In Liturgical Time Bombs I have alleged no more than was alleged by Cardinal Ratzinger when he wrote: "I am convinced that the crisis in the Church that we are experiencing is to a large extent due to the disintegration of the liturgy . . . " (See p. 37.) In his address to the bishops of Chile on July 13, 1988, the Cardinal explained:
The second Vatican Council has not been treated as a part of the entire living Tradition of the Church, but as an end of Tradition, a new start from zero. The truth is that this particular Council defined no dogma at all, and deliberately chose to remain on a modest level, as a merely pastoral council; and yet many treat it as though it had made itself into a sort of superdogma which takes away the importance of all the rest. This idea is made stronger by things that are now happening. That which previously was considered most holy-----the form in which the liturgy was handed down-----suddenly appears as the most forbidden of all things, the one thing that can safely be prohibited.

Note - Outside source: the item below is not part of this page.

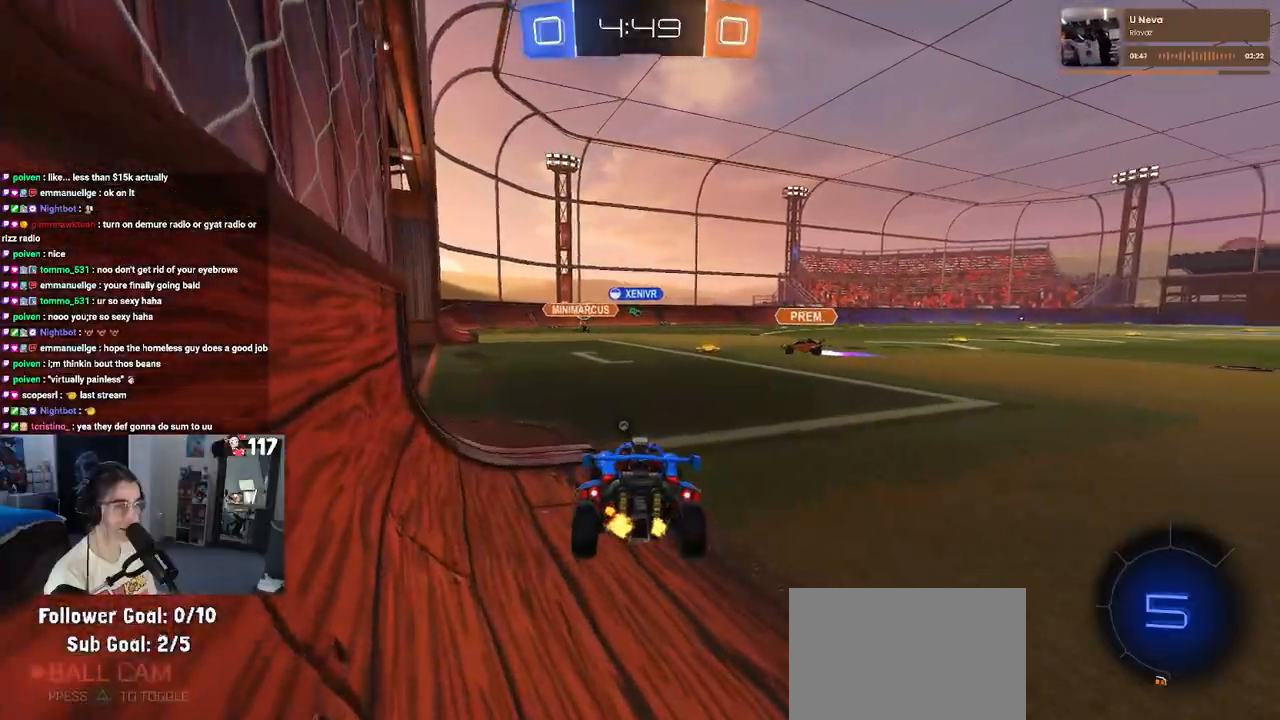
{"buttons": ["R2"], "left_stick": "right", "right_stick": "center", "events": []}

Every Catholic devoted to the Traditional Latin Mass must pray each day for our Holy Father, and pray that he will remove every restriction from the celebration of the rite of Mass which Cardinal Newman stated (in Loss and Gain) that he could attend forever and not be tired, and which Father Faber described as "the most beautiful thing this side of Heaven."
1. K. Jones, Index of Leading Catholic
Indicators. Mailing address of Kenneth Jones: 11939 Manchester Rd., #217,
St. Louis, MO 63131. www.catholicindicators.com
2. L. Bouyer, The Decomposition of Catholicism (Chicago:
Franciscan Herald Press. 1970), p. 1.
3. Projections for the numbers of priests, priestless parishes, brothers and nuns in 2020 are provided by Dr. James R.
Lothian, Distinguished Professor of Finance at Fordham University, and are based
on historic figures plus current average ages and trends.